In Erfurt, wo Christen schon zu DDR-Zeiten in der Minderheit waren, sind heute die Kirchen wichtiger Anlaufpunkt bei der Aufarbeitung. Warum tötete ein leistungsschwacher Pennäler, Mitglied im örtlichen Schützenverein, Menschen, als wären sie Figuren aus dem Videospiel „Counterstrike“, das er angeblich so gern spielte? Und warum blieben Warnsignale im Vorfeld der Tat unerkannt, obgleich Steinhäuser als labil galt und Lehrkräfte für sein schulisches Versagen verantwortlich machte?
Ob katholisch oder evangelisch – selbst Geistliche fühlen sich bis heute mitunter überfordert, wenn sie mit dem durch Steinhäuser verursachten Leid konfrontiert werden. „Gotteshäuser sind offene Räume, in die sich Betroffene ohne Voranmeldung zurückziehen können, um ihrer Trauer Ausdruck zu verleihen“, sagt der katholische Theologe Matthias Wanitschke. Bis heute ist der gebürtige Erfurter entsetzt über das Geschehen im April 2002.

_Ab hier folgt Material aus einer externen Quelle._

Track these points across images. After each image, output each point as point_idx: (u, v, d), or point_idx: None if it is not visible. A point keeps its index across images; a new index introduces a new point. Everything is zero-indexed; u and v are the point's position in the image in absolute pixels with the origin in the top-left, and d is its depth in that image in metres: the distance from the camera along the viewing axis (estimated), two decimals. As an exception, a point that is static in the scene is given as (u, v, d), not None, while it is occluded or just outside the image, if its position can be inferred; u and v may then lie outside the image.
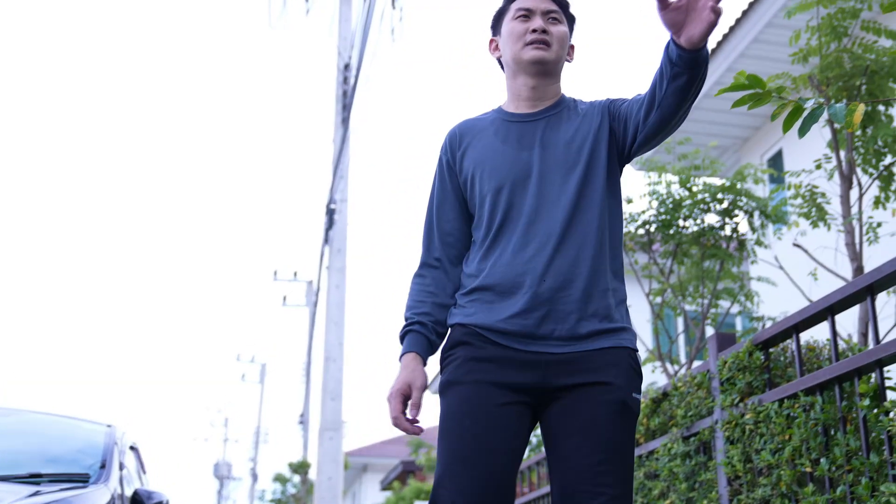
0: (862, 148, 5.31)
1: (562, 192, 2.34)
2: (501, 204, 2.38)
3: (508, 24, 2.48)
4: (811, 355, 3.88)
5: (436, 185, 2.55)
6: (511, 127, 2.46)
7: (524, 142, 2.42)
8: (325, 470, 10.90)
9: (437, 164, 2.57)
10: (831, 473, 3.30)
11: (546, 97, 2.48)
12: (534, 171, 2.37)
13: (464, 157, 2.48)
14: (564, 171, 2.36)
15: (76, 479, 3.98)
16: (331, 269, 11.70)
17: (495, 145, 2.44)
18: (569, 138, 2.40)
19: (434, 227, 2.51)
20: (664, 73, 2.17)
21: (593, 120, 2.42)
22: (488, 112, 2.57)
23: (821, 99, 2.33)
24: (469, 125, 2.55)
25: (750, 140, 10.97)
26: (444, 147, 2.56)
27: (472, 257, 2.45)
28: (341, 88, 12.16)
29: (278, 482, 23.72)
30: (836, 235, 6.09)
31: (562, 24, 2.47)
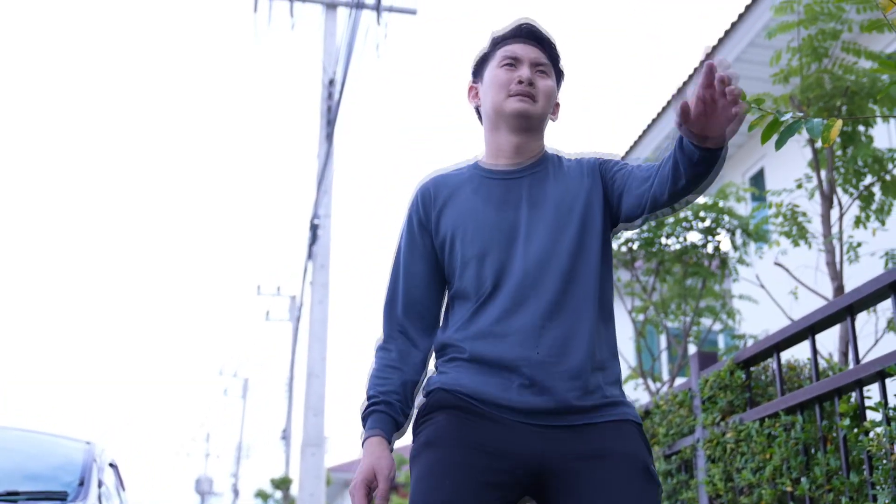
0: (842, 168, 5.36)
1: (553, 255, 2.12)
2: (487, 269, 2.13)
3: (492, 71, 2.25)
4: (792, 374, 3.90)
5: (403, 247, 2.27)
6: (492, 184, 2.22)
7: (509, 200, 2.19)
8: (307, 486, 10.84)
9: (404, 222, 2.29)
10: (812, 493, 3.30)
11: (528, 152, 2.25)
12: (521, 233, 2.14)
13: (440, 218, 2.22)
14: (555, 233, 2.14)
15: (54, 496, 3.94)
16: (314, 285, 11.68)
17: (476, 204, 2.20)
18: (558, 197, 2.18)
19: (400, 294, 2.24)
20: (681, 170, 1.91)
21: (583, 179, 2.22)
22: (462, 166, 2.32)
23: (799, 113, 2.33)
24: (443, 180, 2.29)
25: (732, 158, 11.03)
26: (414, 204, 2.28)
27: (451, 324, 2.18)
28: (326, 104, 12.16)
29: (260, 498, 23.58)
30: (817, 254, 6.13)
31: (550, 78, 2.25)
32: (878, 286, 3.04)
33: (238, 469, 34.16)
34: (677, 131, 1.92)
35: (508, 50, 2.24)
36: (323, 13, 12.90)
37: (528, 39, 2.26)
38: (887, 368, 2.89)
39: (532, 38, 2.26)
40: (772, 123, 2.24)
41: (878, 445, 2.90)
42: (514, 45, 2.25)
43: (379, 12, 11.99)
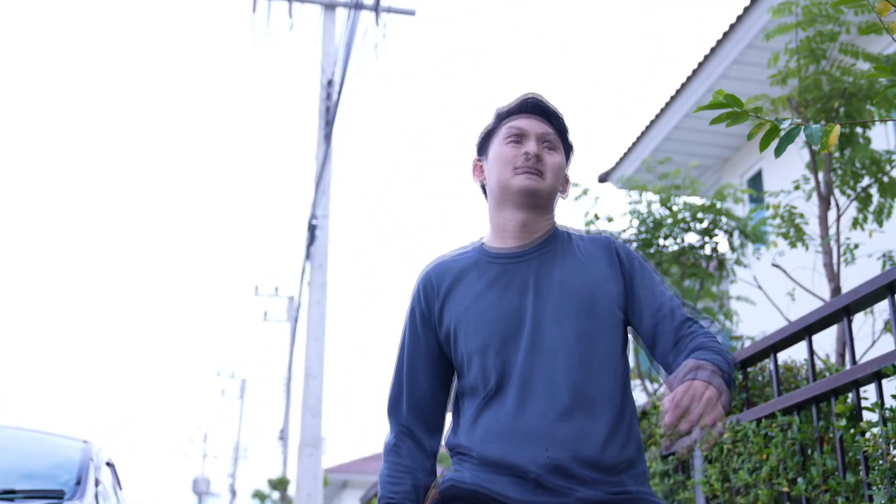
0: (840, 169, 5.37)
1: (562, 346, 1.98)
2: (491, 364, 2.01)
3: (497, 146, 2.13)
4: (789, 375, 3.90)
5: (406, 341, 2.15)
6: (497, 267, 2.09)
7: (514, 285, 2.06)
8: (304, 486, 10.84)
9: (407, 314, 2.17)
10: (808, 493, 3.31)
11: (536, 231, 2.12)
12: (527, 322, 2.01)
13: (443, 309, 2.10)
14: (564, 321, 2.00)
15: (51, 495, 3.94)
16: (312, 285, 11.68)
17: (479, 291, 2.07)
18: (567, 281, 2.04)
19: (404, 391, 2.14)
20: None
21: (598, 264, 2.08)
22: (467, 248, 2.19)
23: (797, 119, 2.34)
24: (446, 267, 2.15)
25: (730, 160, 11.04)
26: (416, 295, 2.16)
27: (461, 424, 2.07)
28: (324, 104, 12.17)
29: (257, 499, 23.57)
30: (814, 256, 6.14)
31: (558, 152, 2.13)
32: (874, 287, 3.05)
33: (235, 469, 34.14)
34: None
35: (514, 125, 2.13)
36: (321, 14, 12.91)
37: (534, 114, 2.15)
38: (884, 369, 2.90)
39: (538, 112, 2.15)
40: (770, 130, 2.25)
41: (875, 446, 2.91)
42: (519, 119, 2.14)
43: (377, 13, 12.01)
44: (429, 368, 2.13)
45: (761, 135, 2.29)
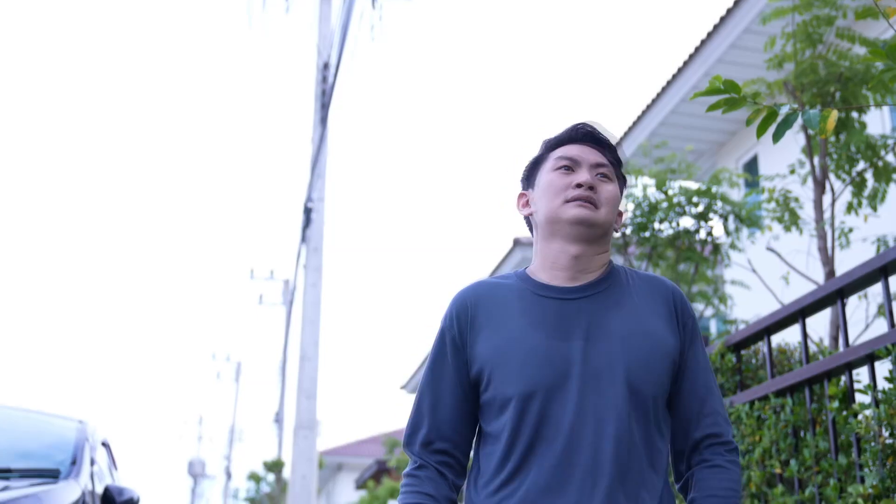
0: (835, 154, 5.37)
1: (614, 409, 1.78)
2: (531, 417, 1.80)
3: (546, 175, 1.96)
4: (782, 358, 3.92)
5: (432, 370, 1.95)
6: (544, 305, 1.88)
7: (563, 327, 1.84)
8: (299, 468, 10.87)
9: (436, 337, 1.96)
10: (800, 474, 3.33)
11: (590, 268, 1.92)
12: (574, 373, 1.80)
13: (478, 339, 1.89)
14: (618, 379, 1.80)
15: (46, 474, 3.96)
16: (307, 268, 11.68)
17: (522, 327, 1.86)
18: (625, 331, 1.84)
19: (425, 421, 1.93)
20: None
21: (660, 320, 1.89)
22: (509, 276, 1.99)
23: (795, 105, 2.35)
24: (485, 292, 1.95)
25: (726, 145, 11.05)
26: (448, 319, 1.95)
27: (481, 482, 1.87)
28: (320, 87, 12.13)
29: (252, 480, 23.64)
30: (809, 240, 6.16)
31: (612, 182, 1.94)
32: (868, 270, 3.06)
33: (231, 452, 34.22)
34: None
35: (564, 152, 1.96)
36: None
37: (586, 142, 1.98)
38: (876, 351, 2.92)
39: (591, 141, 1.98)
40: (768, 116, 2.25)
41: (867, 428, 2.93)
42: (570, 147, 1.97)
43: (374, -5, 11.95)
44: (456, 404, 1.92)
45: (759, 120, 2.29)
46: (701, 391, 1.90)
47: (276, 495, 21.61)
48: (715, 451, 1.87)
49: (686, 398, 1.89)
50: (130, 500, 4.16)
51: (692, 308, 1.96)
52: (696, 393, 1.89)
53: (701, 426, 1.88)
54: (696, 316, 1.97)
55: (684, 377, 1.90)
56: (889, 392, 2.80)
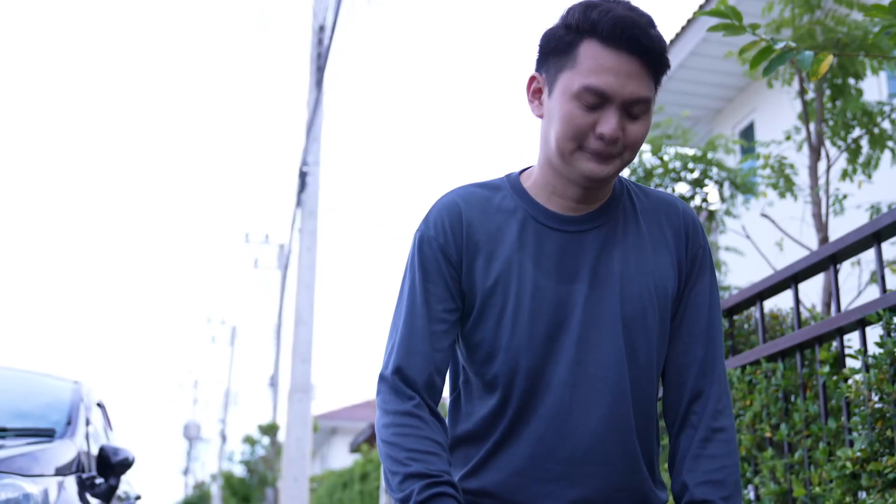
0: (831, 120, 5.37)
1: (612, 362, 1.62)
2: (521, 371, 1.62)
3: (564, 95, 1.56)
4: (774, 323, 3.94)
5: (422, 282, 1.64)
6: (547, 237, 1.64)
7: (566, 266, 1.63)
8: (294, 431, 10.94)
9: (419, 248, 1.66)
10: (790, 438, 3.36)
11: (598, 197, 1.67)
12: (574, 321, 1.62)
13: (474, 264, 1.64)
14: (618, 331, 1.63)
15: (41, 434, 3.98)
16: (302, 232, 11.69)
17: (524, 264, 1.63)
18: (628, 276, 1.64)
19: (421, 348, 1.63)
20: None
21: (666, 255, 1.68)
22: (501, 183, 1.71)
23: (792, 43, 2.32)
24: (479, 204, 1.67)
25: (723, 111, 11.02)
26: (438, 226, 1.65)
27: (461, 432, 1.69)
28: (316, 50, 12.07)
29: (247, 443, 23.78)
30: (803, 206, 6.17)
31: (646, 116, 1.58)
32: (861, 235, 3.07)
33: (226, 415, 34.41)
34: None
35: (595, 83, 1.53)
36: (313, -43, 12.73)
37: (628, 50, 1.53)
38: (868, 317, 2.93)
39: (637, 51, 1.54)
40: (763, 50, 2.24)
41: (857, 392, 2.94)
42: (605, 57, 1.53)
43: (370, -43, 11.86)
44: (450, 326, 1.65)
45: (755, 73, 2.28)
46: (700, 338, 1.69)
47: (271, 458, 21.76)
48: (704, 419, 1.66)
49: (682, 343, 1.69)
50: (125, 460, 4.19)
51: (705, 237, 1.74)
52: (696, 340, 1.69)
53: (695, 382, 1.68)
54: (709, 247, 1.73)
55: (684, 318, 1.69)
56: (879, 357, 2.82)
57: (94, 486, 4.05)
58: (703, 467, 1.63)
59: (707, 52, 9.71)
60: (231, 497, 24.80)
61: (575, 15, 1.56)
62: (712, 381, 1.68)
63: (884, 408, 2.83)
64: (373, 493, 12.96)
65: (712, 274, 1.72)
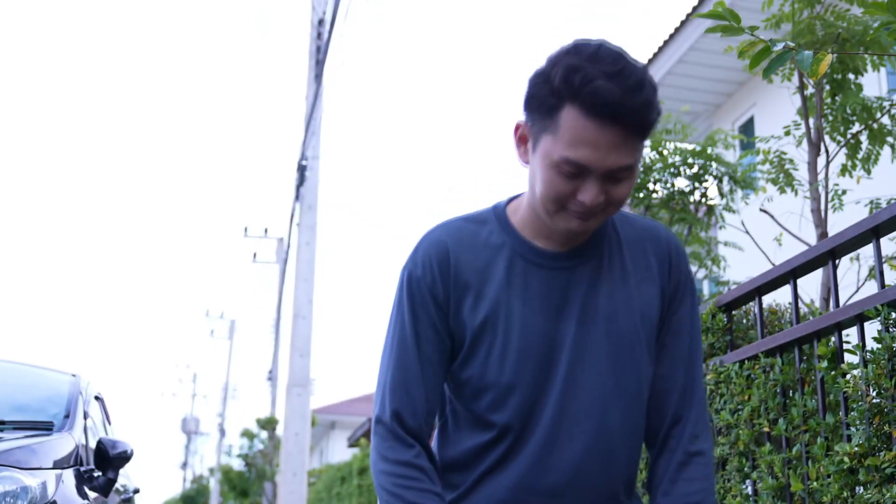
0: (831, 115, 5.36)
1: (599, 398, 1.63)
2: (512, 404, 1.62)
3: (547, 168, 1.53)
4: (773, 318, 3.94)
5: (413, 321, 1.64)
6: (534, 274, 1.64)
7: (552, 302, 1.63)
8: (292, 426, 10.95)
9: (406, 287, 1.66)
10: (788, 433, 3.36)
11: (583, 235, 1.66)
12: (563, 358, 1.62)
13: (463, 302, 1.63)
14: (605, 366, 1.64)
15: (40, 427, 3.98)
16: (301, 226, 11.68)
17: (513, 303, 1.63)
18: (615, 312, 1.65)
19: (418, 389, 1.63)
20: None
21: (650, 287, 1.69)
22: (487, 217, 1.70)
23: (790, 43, 2.32)
24: (466, 240, 1.66)
25: (722, 107, 11.02)
26: (425, 265, 1.65)
27: (451, 455, 1.70)
28: (315, 44, 12.05)
29: (246, 437, 23.80)
30: (802, 202, 6.16)
31: (630, 176, 1.54)
32: (860, 231, 3.07)
33: (224, 409, 34.43)
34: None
35: (575, 147, 1.47)
36: (313, -49, 12.71)
37: (611, 121, 1.46)
38: (866, 311, 2.93)
39: (618, 121, 1.47)
40: (761, 51, 2.24)
41: (855, 387, 2.95)
42: (586, 129, 1.46)
43: (370, -49, 11.82)
44: (443, 362, 1.66)
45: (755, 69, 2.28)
46: (681, 363, 1.71)
47: (270, 452, 21.77)
48: (682, 443, 1.68)
49: (664, 368, 1.71)
50: (124, 453, 4.19)
51: (688, 263, 1.76)
52: (677, 366, 1.71)
53: (675, 406, 1.70)
54: (691, 272, 1.75)
55: (666, 344, 1.71)
56: (877, 352, 2.82)
57: (92, 479, 4.05)
58: (680, 490, 1.65)
59: (706, 47, 9.70)
60: (229, 491, 24.82)
61: (557, 77, 1.48)
62: (691, 406, 1.70)
63: (882, 403, 2.83)
64: (371, 487, 12.98)
65: (693, 299, 1.74)
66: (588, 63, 1.46)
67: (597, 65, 1.46)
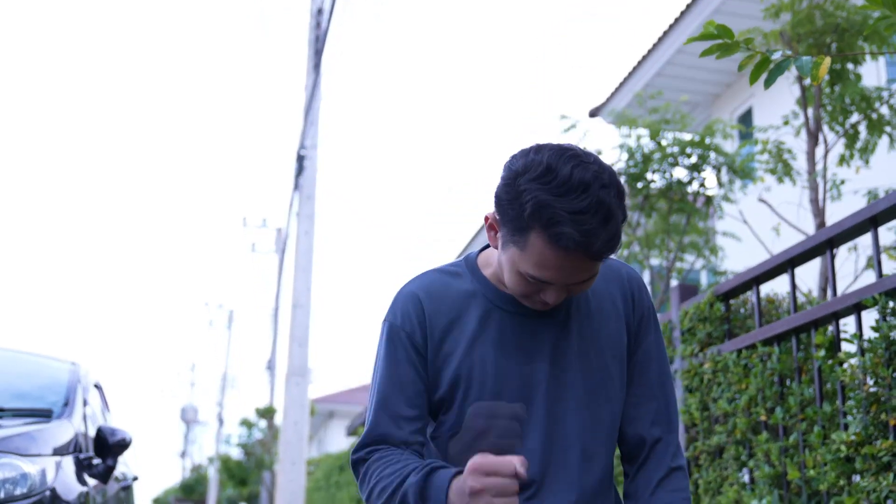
0: (829, 105, 5.36)
1: (576, 433, 1.70)
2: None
3: (512, 272, 1.62)
4: (771, 307, 3.95)
5: (391, 374, 1.71)
6: (507, 321, 1.72)
7: (525, 346, 1.71)
8: (291, 415, 10.96)
9: (388, 336, 1.73)
10: (785, 422, 3.37)
11: None
12: (538, 396, 1.69)
13: (439, 353, 1.71)
14: (581, 402, 1.71)
15: (39, 414, 3.99)
16: (300, 216, 11.67)
17: (487, 350, 1.70)
18: (585, 350, 1.73)
19: (396, 423, 1.69)
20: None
21: (615, 323, 1.78)
22: (460, 268, 1.79)
23: (788, 51, 2.34)
24: (439, 291, 1.75)
25: (721, 97, 11.00)
26: (404, 315, 1.72)
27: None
28: (314, 33, 12.02)
29: (245, 427, 23.82)
30: (801, 191, 6.17)
31: (592, 279, 1.63)
32: (858, 220, 3.07)
33: (223, 398, 34.45)
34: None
35: (540, 269, 1.57)
36: (312, -60, 12.67)
37: (576, 253, 1.54)
38: (863, 301, 2.94)
39: (585, 254, 1.55)
40: (761, 62, 2.24)
41: (852, 376, 2.96)
42: (552, 257, 1.55)
43: (369, -61, 11.78)
44: (424, 406, 1.72)
45: (751, 67, 2.28)
46: (653, 390, 1.80)
47: (268, 441, 21.80)
48: (664, 460, 1.77)
49: (636, 395, 1.79)
50: (123, 441, 4.20)
51: (650, 296, 1.86)
52: (649, 391, 1.80)
53: (652, 429, 1.79)
54: (653, 306, 1.85)
55: (636, 371, 1.80)
56: (875, 341, 2.83)
57: (91, 466, 4.06)
58: (662, 499, 1.75)
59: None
60: (228, 480, 24.85)
61: (527, 208, 1.53)
62: (669, 429, 1.80)
63: (878, 391, 2.84)
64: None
65: (657, 330, 1.84)
66: (557, 199, 1.52)
67: (565, 200, 1.51)
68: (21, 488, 3.33)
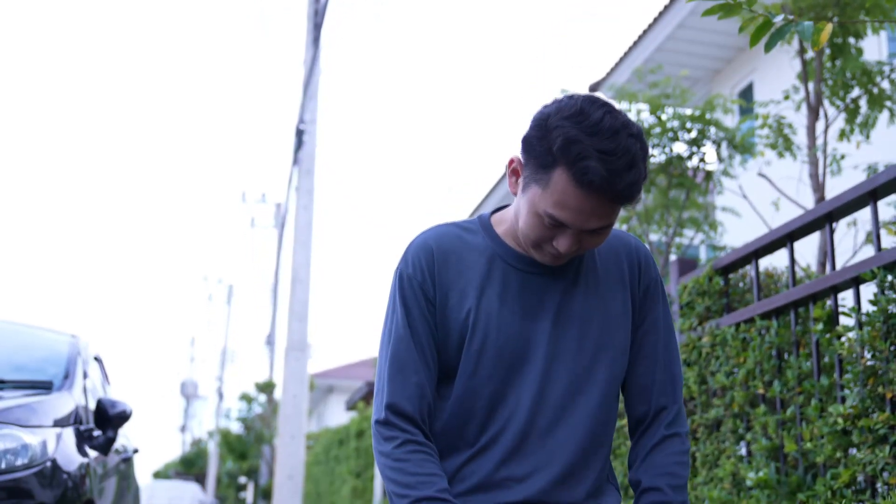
0: (830, 80, 5.35)
1: (572, 394, 1.74)
2: (485, 396, 1.73)
3: (531, 214, 1.65)
4: (769, 281, 3.95)
5: (403, 323, 1.75)
6: (514, 276, 1.75)
7: (530, 303, 1.75)
8: (290, 389, 10.99)
9: (399, 286, 1.77)
10: (783, 395, 3.39)
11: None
12: (538, 357, 1.73)
13: (447, 300, 1.74)
14: (578, 363, 1.75)
15: (39, 386, 4.00)
16: (299, 191, 11.65)
17: (492, 302, 1.74)
18: (589, 317, 1.76)
19: (420, 382, 1.73)
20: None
21: (621, 294, 1.81)
22: (473, 225, 1.82)
23: (790, 16, 2.31)
24: (451, 245, 1.78)
25: (722, 72, 10.96)
26: (415, 264, 1.75)
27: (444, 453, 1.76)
28: (313, 7, 11.96)
29: (244, 401, 23.93)
30: (801, 166, 6.16)
31: (606, 232, 1.68)
32: (857, 193, 3.07)
33: (223, 373, 34.56)
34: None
35: (560, 208, 1.60)
36: (311, -88, 12.58)
37: (598, 193, 1.58)
38: (862, 275, 2.94)
39: (606, 196, 1.59)
40: (762, 25, 2.23)
41: (850, 349, 2.97)
42: (573, 195, 1.58)
43: (368, -88, 11.70)
44: (435, 355, 1.76)
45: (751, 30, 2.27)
46: (660, 362, 1.83)
47: (268, 416, 21.90)
48: (662, 426, 1.82)
49: (642, 366, 1.83)
50: (123, 413, 4.22)
51: (657, 269, 1.87)
52: (655, 363, 1.83)
53: (657, 398, 1.83)
54: (661, 279, 1.87)
55: (643, 343, 1.83)
56: (873, 315, 2.83)
57: (92, 437, 4.08)
58: (656, 461, 1.79)
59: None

Im Hauptberuf kümmert sich Wanitschke um Opfer des SED-Regimes. Er weiß also, was es heißt, wenn Menschen anderen ausgeliefert sind und sich hilflos fühlen. „Steinhäusers Mutter war Krankenschwester, der Vater im Außendienst – eine ganz normale Familie also“, stellt der Familienvater und frühere Priesteramtsanwärter fest.
Eine Kerze für den Täter
Ebenso hilflos fühlte sich seinerzeit Ordinariatsrat Winfried Weinrich. Vor 20 Jahren war er als Leiter des katholischen Büros in Erfurt für die Kontakte zwischen Kirche und Landesregierung zuständig. Heute ist er bei den Maltesern tätig. Bei der Vorbereitung der Gedenkfeier für die Opfer des Amoklaufs drang Weinrich darauf, auch eine Kerze für den Täter aufzustellen. Vielerorts stieß er damit auf Unverständnis.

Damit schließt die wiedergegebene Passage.